* _TEXT TO READ_

* BEGIN *

Hoare summed up the "charm" of a lodging house as follows: "A regular frequenter of a lodging-house would be often allowed to sit by the kitchen fire till one o'clock, even if he had not the fourpence to pay for his lodging, and at four he would begin again the heart-breaking business of looking for work. The complete freedom of the lodging-house has many charms which go far to compensate for its hardships. The lodging-house man is absolutely his own master, and has absolutely not ties. He has no property except what he has on his back; and when he goes out in the morning, there is no reason why he should come back to his old house rather than to any other in some different part of London. He can go to look for work, or not, just as he likes; he can go where he likes, and leave off when he chooses. If he is tired he can stop in bed; if it is wet he can stop indoors. In the evening he hears and tells the fortunes of the day, eats his tea, and has his pipe in the kitchen by the side of the fire, visits the public houses with his friend, or goes to a music-hall or a sparring match."
When times were bad, however, much of this charm wore off. Rather than a male lodger as depicted by Hoare, one thinks of the spectre of Annie Chapman, killed just six days before his article appeared.
"When night comes, he tries to persuade the deputy to trust him for the fourpence for his night's lodgings, but the deputy cannot afford to do that, and has let him sit by the fire so often that he must put a stop to it; so for that night he walks about the streets, sits in doorways, or lies in corners, and at four in the morning resumes his search for work."

* END *

* _WRITTEN REQUEST 1_
List every line in the rows below that contains the string "Nugent", matching case exactly.

Dataset items
* BEGIN *

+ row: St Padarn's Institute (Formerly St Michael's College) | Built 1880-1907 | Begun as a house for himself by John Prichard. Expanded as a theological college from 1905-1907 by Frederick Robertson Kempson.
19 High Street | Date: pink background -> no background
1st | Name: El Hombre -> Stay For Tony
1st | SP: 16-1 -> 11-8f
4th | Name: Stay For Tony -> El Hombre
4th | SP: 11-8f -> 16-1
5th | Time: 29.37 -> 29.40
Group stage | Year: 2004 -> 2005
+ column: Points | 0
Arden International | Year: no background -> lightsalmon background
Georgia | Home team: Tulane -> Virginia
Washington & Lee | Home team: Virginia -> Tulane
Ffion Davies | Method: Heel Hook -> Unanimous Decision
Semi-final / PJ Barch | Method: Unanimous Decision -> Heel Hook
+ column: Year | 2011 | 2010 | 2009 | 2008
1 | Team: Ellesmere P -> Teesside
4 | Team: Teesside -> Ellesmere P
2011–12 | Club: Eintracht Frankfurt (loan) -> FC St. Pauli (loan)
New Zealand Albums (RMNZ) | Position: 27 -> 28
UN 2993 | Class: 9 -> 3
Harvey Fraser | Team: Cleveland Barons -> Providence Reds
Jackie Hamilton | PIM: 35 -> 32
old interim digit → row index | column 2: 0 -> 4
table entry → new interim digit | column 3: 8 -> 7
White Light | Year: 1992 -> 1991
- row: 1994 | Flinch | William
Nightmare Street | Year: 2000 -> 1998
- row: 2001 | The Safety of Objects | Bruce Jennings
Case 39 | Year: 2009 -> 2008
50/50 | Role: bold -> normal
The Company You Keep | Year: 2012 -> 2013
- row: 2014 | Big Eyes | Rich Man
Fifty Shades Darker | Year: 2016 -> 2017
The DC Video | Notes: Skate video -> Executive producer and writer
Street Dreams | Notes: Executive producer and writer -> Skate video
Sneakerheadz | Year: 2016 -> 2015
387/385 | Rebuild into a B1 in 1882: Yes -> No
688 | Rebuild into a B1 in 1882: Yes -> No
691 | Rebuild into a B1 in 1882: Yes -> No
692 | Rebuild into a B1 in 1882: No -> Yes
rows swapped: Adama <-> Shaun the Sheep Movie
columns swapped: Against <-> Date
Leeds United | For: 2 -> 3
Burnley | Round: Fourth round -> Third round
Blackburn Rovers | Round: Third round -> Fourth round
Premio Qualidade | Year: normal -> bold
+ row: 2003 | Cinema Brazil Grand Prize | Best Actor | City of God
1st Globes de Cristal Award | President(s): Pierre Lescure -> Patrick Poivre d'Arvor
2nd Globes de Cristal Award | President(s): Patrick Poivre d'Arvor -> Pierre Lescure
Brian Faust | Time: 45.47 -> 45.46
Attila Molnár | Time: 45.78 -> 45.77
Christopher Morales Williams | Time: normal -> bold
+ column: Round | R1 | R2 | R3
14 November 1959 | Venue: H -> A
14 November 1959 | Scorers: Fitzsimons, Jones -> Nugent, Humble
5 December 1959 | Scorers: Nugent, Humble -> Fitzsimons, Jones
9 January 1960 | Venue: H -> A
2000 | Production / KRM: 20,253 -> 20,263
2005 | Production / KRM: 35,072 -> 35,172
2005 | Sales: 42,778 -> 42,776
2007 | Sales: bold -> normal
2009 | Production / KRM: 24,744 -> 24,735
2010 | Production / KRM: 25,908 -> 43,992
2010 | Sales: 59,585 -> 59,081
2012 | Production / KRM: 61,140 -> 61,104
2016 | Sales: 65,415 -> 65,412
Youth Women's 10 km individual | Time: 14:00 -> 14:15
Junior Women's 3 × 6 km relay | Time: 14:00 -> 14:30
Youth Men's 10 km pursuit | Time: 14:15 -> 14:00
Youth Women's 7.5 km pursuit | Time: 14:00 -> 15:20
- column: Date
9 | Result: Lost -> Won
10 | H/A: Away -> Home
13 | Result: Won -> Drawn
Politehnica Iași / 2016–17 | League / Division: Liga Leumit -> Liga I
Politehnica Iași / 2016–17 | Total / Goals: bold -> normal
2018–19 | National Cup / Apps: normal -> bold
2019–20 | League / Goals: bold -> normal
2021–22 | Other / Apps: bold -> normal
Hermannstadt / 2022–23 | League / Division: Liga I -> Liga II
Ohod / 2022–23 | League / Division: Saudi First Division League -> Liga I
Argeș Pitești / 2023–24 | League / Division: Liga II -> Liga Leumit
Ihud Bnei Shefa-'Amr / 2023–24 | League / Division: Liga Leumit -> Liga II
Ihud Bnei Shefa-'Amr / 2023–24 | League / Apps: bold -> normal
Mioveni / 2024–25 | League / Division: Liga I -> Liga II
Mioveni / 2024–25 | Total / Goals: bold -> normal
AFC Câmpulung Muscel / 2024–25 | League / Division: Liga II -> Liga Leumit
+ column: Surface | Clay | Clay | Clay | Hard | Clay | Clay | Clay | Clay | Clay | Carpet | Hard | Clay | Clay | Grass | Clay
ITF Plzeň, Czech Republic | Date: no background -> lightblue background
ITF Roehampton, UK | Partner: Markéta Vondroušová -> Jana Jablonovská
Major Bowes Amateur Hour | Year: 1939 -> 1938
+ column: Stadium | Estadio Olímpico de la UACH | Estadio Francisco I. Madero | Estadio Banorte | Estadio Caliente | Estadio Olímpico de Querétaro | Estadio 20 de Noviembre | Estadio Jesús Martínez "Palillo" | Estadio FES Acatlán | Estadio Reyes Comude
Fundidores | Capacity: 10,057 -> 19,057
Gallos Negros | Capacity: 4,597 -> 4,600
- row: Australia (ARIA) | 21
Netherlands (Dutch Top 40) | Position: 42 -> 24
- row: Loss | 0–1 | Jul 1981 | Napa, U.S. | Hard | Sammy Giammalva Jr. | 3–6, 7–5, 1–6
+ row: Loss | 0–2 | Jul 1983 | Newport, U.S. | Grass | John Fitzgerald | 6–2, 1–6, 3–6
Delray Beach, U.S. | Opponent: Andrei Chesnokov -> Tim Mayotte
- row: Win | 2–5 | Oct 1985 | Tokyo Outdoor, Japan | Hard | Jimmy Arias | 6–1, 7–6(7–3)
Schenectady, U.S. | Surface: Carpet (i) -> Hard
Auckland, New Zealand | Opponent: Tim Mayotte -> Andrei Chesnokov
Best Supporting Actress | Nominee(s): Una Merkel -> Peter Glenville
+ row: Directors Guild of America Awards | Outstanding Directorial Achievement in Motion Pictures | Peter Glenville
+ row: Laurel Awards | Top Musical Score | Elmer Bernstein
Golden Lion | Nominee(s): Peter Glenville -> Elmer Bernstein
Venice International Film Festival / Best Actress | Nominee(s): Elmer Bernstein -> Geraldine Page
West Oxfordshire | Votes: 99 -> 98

* END *

* _WRITTEN REQUEST 2_
According to the lodging-house text above, until what hour might a regular frequenter be allowed to sit by the kitchen fire?

* _TASK OUTPUT 1_
14 November 1959 | Scorers: Fitzsimons, Jones -> Nugent, Humble
5 December 1959 | Scorers: Nugent, Humble -> Fitzsimons, Jones

* _TASK OUTPUT 2_
Until one o'clock.